**The problem**
Start at the line below containing "right hip: (43, 273, -4)" and stop at the line containing "left ankle: (309, 294, -20)". Repeat every line of that stretch exactly, and nothing outside it.

Records from a data collection:

◇ ◇ ◇ ◇ ◇ ◇ ◇

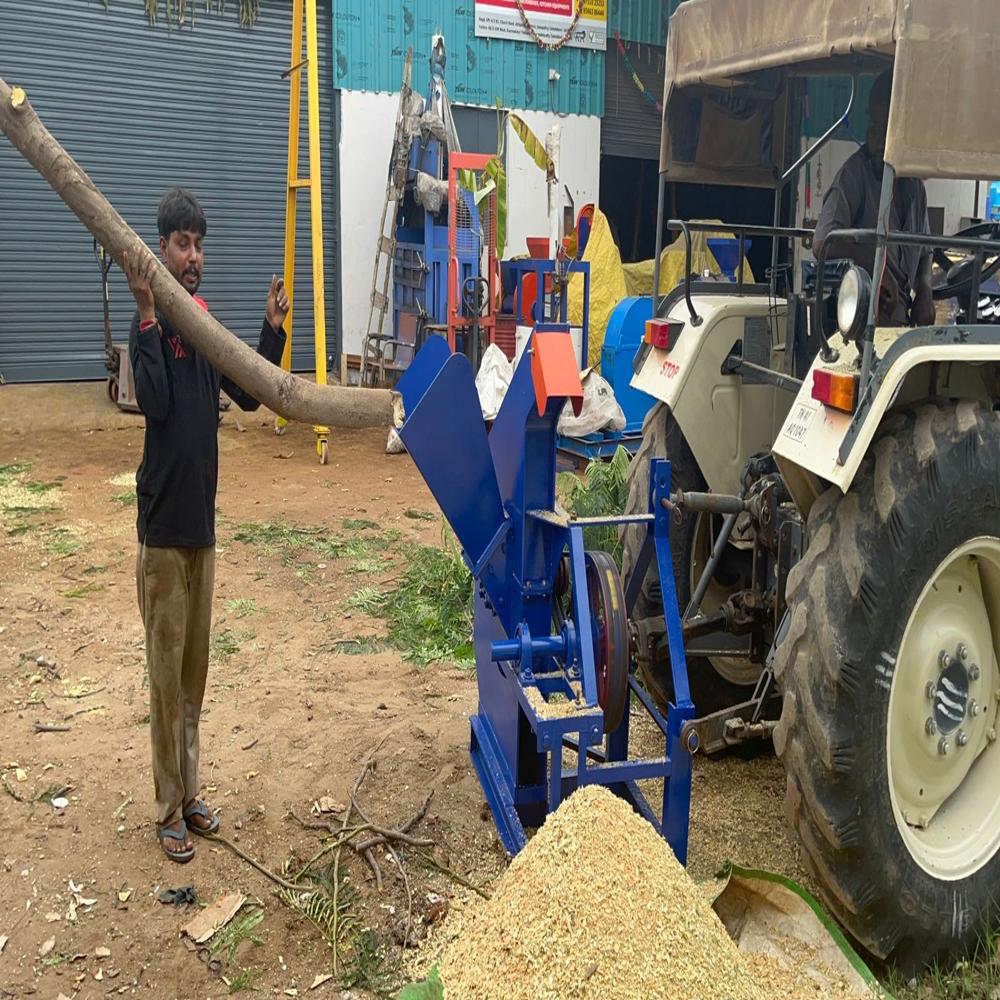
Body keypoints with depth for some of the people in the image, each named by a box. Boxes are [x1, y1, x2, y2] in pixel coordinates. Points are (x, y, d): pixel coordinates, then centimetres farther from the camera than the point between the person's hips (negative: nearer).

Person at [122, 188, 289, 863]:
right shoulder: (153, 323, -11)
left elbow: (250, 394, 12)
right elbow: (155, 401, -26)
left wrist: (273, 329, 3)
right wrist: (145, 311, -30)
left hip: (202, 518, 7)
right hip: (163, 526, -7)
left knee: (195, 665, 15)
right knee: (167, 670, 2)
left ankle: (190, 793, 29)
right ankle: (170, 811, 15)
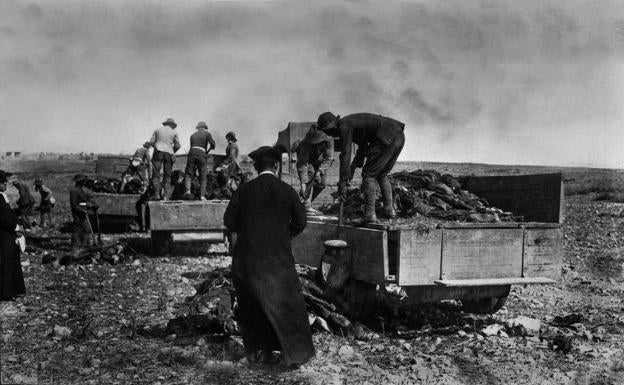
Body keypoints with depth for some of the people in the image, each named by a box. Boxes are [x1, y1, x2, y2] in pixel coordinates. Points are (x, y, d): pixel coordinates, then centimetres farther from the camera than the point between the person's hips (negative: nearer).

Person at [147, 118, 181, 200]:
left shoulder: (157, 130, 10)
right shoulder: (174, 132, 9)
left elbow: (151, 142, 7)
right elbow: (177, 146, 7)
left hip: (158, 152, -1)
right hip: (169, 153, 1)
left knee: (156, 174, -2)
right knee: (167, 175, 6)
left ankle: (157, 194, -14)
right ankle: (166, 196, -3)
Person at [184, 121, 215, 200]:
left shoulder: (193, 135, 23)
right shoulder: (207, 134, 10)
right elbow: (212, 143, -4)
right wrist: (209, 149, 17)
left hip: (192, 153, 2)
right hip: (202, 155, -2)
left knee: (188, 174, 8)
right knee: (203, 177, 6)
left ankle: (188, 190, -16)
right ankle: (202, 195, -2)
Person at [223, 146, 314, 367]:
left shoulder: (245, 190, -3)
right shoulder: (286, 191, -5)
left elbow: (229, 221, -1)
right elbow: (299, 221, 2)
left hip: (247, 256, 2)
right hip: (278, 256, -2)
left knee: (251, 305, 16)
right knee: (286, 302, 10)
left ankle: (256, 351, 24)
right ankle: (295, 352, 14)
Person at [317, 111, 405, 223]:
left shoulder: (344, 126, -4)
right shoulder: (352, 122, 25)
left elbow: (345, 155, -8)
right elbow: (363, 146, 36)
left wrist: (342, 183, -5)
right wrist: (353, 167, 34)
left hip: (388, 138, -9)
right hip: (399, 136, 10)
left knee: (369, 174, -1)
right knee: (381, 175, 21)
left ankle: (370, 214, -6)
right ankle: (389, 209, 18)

◇ ◇ ◇ ◇ ◇ ◇ ◇

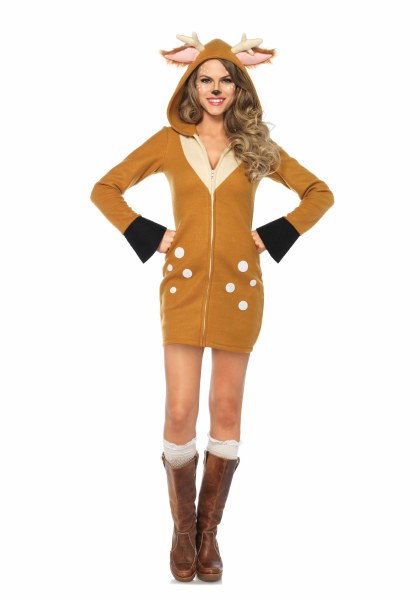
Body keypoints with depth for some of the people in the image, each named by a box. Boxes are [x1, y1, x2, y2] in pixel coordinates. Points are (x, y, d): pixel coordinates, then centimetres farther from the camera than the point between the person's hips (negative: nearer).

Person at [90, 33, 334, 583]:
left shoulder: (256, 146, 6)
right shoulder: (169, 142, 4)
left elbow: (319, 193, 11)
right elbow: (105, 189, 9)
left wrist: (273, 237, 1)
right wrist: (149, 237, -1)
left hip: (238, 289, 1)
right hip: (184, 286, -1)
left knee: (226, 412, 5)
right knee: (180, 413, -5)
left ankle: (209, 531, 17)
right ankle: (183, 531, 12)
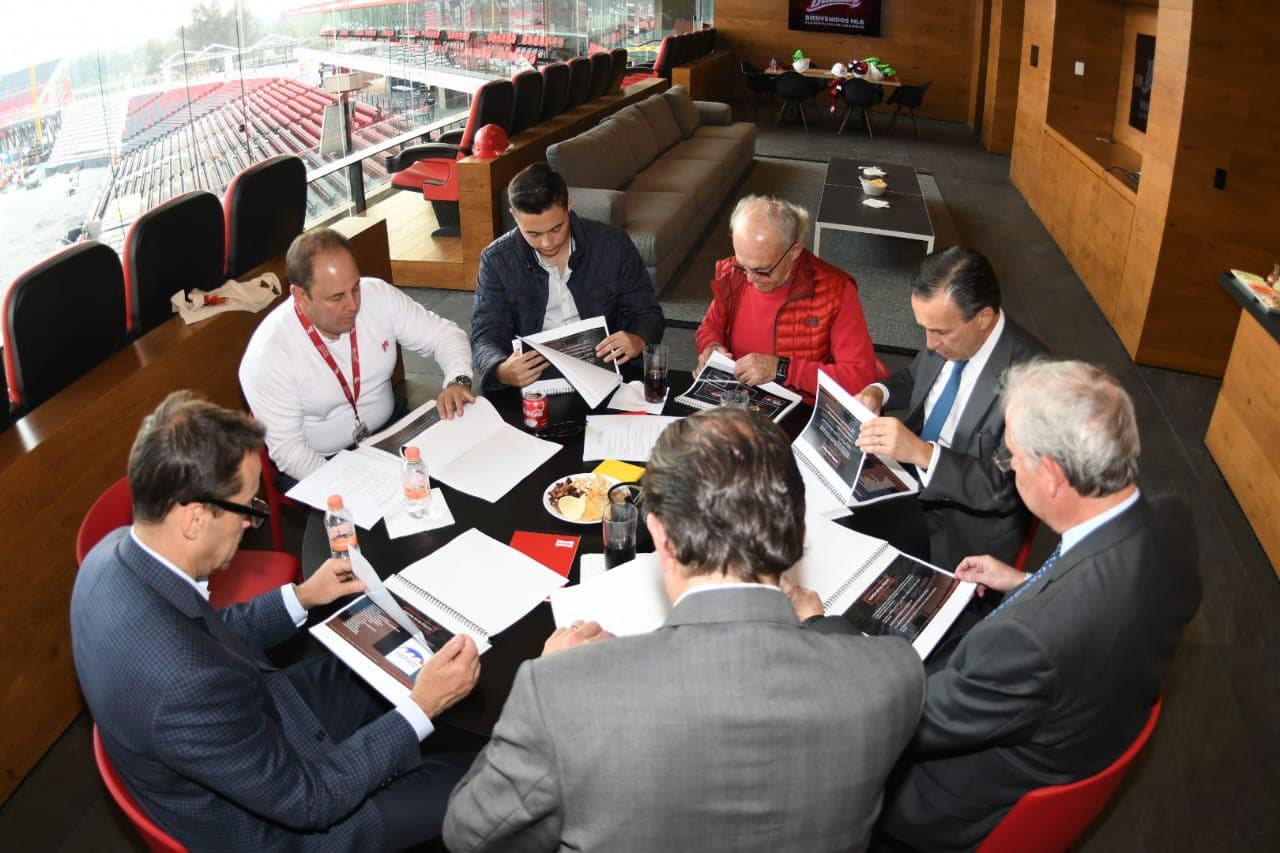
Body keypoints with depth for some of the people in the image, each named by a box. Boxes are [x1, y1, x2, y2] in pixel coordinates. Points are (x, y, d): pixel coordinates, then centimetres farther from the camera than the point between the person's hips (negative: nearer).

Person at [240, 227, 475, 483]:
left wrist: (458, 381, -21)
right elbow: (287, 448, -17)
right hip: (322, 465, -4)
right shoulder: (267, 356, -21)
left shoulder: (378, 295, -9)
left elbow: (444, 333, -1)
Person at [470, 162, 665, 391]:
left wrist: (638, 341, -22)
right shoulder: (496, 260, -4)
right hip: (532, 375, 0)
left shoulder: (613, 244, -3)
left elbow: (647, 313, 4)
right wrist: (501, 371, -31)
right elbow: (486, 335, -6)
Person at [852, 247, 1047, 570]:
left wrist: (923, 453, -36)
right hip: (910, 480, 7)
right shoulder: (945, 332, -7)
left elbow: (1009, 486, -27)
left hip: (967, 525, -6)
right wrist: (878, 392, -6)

◇ ◇ ◇ ◇ ◇ ◇ ◇

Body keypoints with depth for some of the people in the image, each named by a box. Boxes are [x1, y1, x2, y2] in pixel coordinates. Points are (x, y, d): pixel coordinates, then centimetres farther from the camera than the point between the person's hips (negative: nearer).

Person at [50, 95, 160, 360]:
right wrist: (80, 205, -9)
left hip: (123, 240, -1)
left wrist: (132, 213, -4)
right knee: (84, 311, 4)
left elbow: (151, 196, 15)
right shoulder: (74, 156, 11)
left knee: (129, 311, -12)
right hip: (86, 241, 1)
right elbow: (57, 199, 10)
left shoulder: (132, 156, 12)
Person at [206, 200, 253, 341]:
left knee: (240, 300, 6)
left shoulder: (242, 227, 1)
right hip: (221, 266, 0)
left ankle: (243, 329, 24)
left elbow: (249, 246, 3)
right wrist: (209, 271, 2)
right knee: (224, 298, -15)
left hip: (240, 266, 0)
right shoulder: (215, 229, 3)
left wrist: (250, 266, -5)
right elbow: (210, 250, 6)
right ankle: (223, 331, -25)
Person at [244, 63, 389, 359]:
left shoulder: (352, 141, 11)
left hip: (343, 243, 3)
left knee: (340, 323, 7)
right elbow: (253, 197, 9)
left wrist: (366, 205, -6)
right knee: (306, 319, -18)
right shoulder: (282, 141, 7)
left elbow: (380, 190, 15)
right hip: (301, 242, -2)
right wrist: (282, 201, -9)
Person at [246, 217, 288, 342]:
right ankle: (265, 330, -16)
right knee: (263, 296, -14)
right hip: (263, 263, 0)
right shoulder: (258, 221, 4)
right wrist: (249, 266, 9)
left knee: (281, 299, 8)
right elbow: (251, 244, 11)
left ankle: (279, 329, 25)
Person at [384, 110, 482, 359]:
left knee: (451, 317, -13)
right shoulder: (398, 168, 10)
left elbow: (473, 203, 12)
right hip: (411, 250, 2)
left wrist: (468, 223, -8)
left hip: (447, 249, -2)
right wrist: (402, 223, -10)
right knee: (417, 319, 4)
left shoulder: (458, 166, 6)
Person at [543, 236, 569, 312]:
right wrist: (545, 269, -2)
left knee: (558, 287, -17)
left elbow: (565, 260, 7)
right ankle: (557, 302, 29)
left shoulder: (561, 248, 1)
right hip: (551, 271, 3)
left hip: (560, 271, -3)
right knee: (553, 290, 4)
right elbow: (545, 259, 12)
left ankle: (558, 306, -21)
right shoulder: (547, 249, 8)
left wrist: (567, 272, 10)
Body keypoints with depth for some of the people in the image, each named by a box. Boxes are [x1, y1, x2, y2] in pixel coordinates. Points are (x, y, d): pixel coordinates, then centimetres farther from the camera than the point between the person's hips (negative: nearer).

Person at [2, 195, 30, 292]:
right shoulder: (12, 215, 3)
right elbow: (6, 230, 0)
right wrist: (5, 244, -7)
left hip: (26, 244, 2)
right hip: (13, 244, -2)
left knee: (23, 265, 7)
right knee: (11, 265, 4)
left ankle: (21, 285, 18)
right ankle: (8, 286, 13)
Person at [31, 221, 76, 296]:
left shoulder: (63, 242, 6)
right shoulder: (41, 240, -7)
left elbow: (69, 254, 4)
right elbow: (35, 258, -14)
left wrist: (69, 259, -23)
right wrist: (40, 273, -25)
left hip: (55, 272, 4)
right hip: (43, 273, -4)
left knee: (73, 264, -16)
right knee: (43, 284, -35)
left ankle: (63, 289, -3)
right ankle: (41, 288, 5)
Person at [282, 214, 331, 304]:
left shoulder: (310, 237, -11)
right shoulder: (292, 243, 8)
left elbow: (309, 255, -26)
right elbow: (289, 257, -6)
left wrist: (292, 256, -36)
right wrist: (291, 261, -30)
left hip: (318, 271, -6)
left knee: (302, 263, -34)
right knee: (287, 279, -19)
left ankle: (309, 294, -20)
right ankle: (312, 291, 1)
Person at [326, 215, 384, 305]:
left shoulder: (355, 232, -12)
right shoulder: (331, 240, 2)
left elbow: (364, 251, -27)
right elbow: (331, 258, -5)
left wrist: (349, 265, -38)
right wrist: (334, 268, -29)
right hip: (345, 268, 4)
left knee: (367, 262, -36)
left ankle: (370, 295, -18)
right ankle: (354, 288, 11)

◇ ◇ ◇ ◇ ◇ ◇ ◇

**Solution to this task**
right hip: (43, 273, -4)
left knee: (73, 264, -16)
right knee: (43, 284, -35)
left ankle: (63, 289, -3)
right ankle: (41, 288, 5)
Person at [282, 214, 331, 304]:
left shoulder: (310, 237, -11)
right shoulder: (292, 243, 8)
left elbow: (309, 255, -26)
right elbow: (289, 257, -6)
left wrist: (292, 256, -36)
right wrist: (291, 261, -30)
left hip: (318, 271, -6)
left knee: (302, 263, -34)
right knee: (287, 279, -19)
left ankle: (309, 294, -20)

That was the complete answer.